For its part, Geometric Energy Corporation announced a “Dodge Queen” mission on Sunday, which was also confirmed by SpaceX’s communications team by email to reporters. The financial costs of the mission were not disclosed.
The DOGE-1 flight will carry a 40-pound satellite like the Falcon 9 rocket’s payload, and Geometric said its payload will “receive lunar space intelligence systems from sensors and cameras on board with integrated communications and computer systems.”
In return, SpaceX vice president of commercial sales Tom Oceanero said in a statement that DOGE-1 would “clarify the application of cryptocurrency outside of Earth’s orbit and lay the groundwork for interplanetary trade.”
“We’re excited to launch DOGE-1 to the moon!” Oceanero said.
Musk wrote, “SpaceX will literally put the Dodge Queen on the right moon.”

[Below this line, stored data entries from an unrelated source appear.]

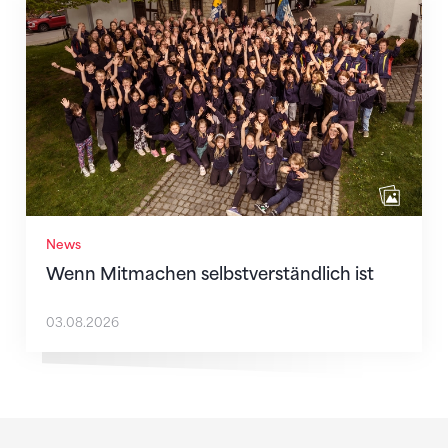
Wenn Mitmachen selbstverständlich ist
News
Wenn Mitmachen selbstverständlich ist
03.08.2026
Sponsoren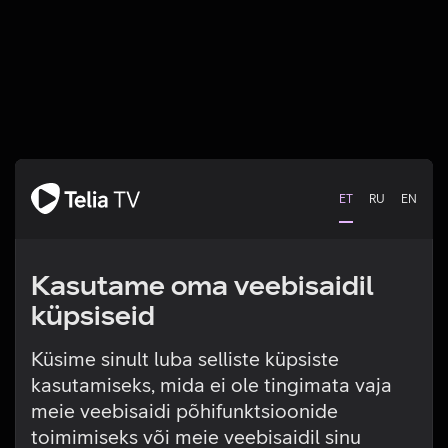
ET
RU
EN
Kasutame oma veebisaidil
küpsiseid
Küsime sinult luba selliste küpsiste
kasutamiseks, mida ei ole tingimata vaja
Tehniline viga
meie veebisaidi põhifunktsioonide
toimimiseks või meie veebisaidil sinu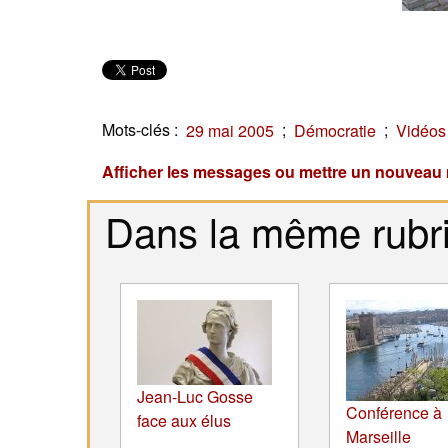
Mots-clés :
;
;
29 mai 2005
Démocratie
Vidéos
Afficher les messages ou mettre un nouvea
Dans la même rubr
Jean-Luc Gosse
Conférence à
face aux élus
Marseille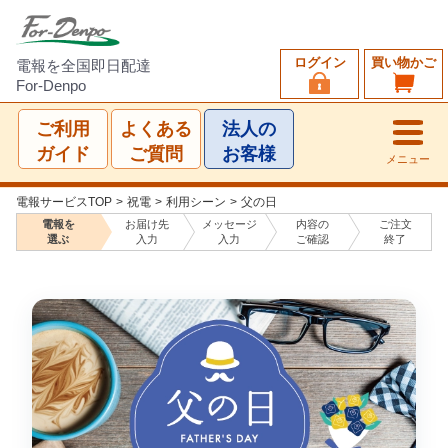
ログイン
買い物かご
電報を全国即日配達
For-Denpo
ご利用
よくある
法人の
ガイド
ご質問
お客様
メニュー
電報サービスTOP
>
祝電
>
利用シーン
>
父の日
電報を
お届け先
メッセージ
内容の
ご注文
選ぶ
入力
入力
ご確認
終了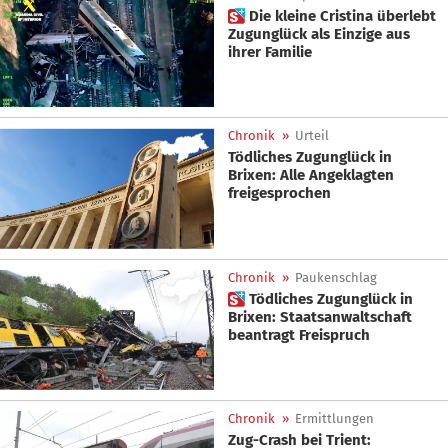
 Die kleine Cristina überlebt
Zugunglück als Einzige aus
ihrer Familie
Chronik
»
Urteil
Tödliches Zugunglück in
Brixen: Alle Angeklagten
freigesprochen
Chronik
»
Paukenschlag
 Tödliches Zugunglück in
Brixen: Staatsanwaltschaft
beantragt Freispruch
Chronik
»
Ermittlungen
Zug-Crash bei Trient:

The DOGE-1 mission comes after Musk, Dodge Coin’s self-proclaimed spiritual father, debuted as host of “Saturday Night Live”. And during its debut, the price of Dodge Coin fell 30% to less than 50 cents, despite its references to cryptocurrency.
But after Musk’s tweet in which he mentioned that “Dodge Coin” will be the first cryptocurrency to be used in space, the currency’s price has risen sharply by about 50% to exceed $ 0.5722 in the last 24 hours.

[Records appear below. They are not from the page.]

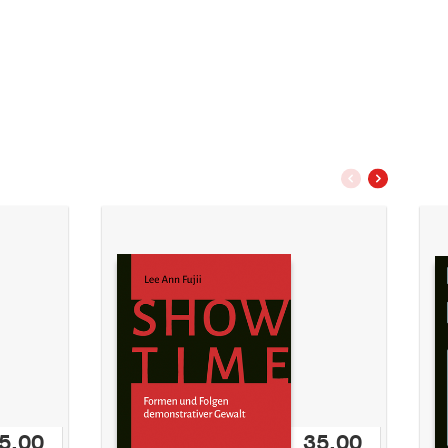
vorherige
nächstes
Slide
Slide
5,00
35,00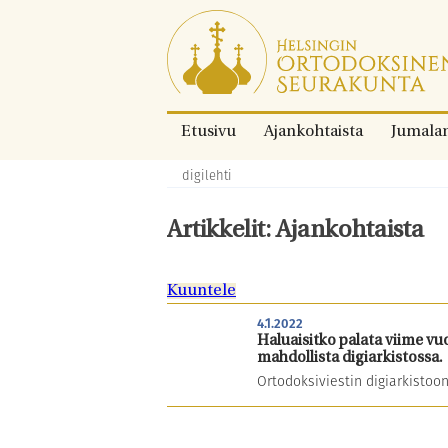
Siirry
suoraan
sisältöön.
Etusivu
Ajankohtaista
Jumala
digilehti
Murupolku:
Artikkelit: Ajankohtaista
Kuuntele
4.1.2022
Haluaisitko palata viime vu
mahdollista digiarkistossa.
Ortodoksiviestin digiarkisto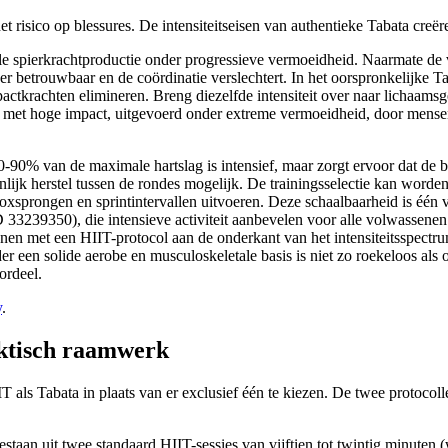
et risico op blessures. De intensiteitseisen van authentieke Tabata creë
 spierkrachtproductie onder progressieve vermoeidheid. Naarmate de 
er betrouwbaar en de coördinatie verslechtert. In het oorspronkelijke 
pactkrachten elimineren. Breng diezelfde intensiteit over naar lichaam
n met hoge impact, uitgevoerd onder extreme vermoeidheid, door mensen
0-90% van de maximale hartslag is intensief, maar zorgt ervoor dat de b
lijk herstel tussen de rondes mogelijk. De trainingsselectie kan word
boxsprongen en sprintintervallen uitvoeren. Deze schaalbaarheid is één
3239350), die intensieve activiteit aanbevelen voor alle volwassenen d
nen met een HIIT-protocol aan de onderkant van het intensiteitsspectru
r een solide aerobe en musculoskeletale basis is niet zo roekeloos als 
ordeel.
y
.
ktisch raamwerk
IT als Tabata in plaats van er exclusief één te kiezen. De twee protoco
taan ​​uit twee standaard HIIT-sessies van vijftien tot twintig minute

For SpaceX, the announcement also comes on the day the company set a new record for its Falcon 9 rocket, following the launch of the second group of Starlink satellites into orbit, as the Falcon 9 satellite carrier successfully landed for the tenth time. Musk had previously described it as key to the company’s progress in reusing missiles.
Musk told reporters in May 2018 that he was “designed to perform 10 or more flights without renewal between each flight.”
He added, “We believe Falcon 9 launch vehicles are capable of performing at least 100 flights before retirement … and perhaps more.”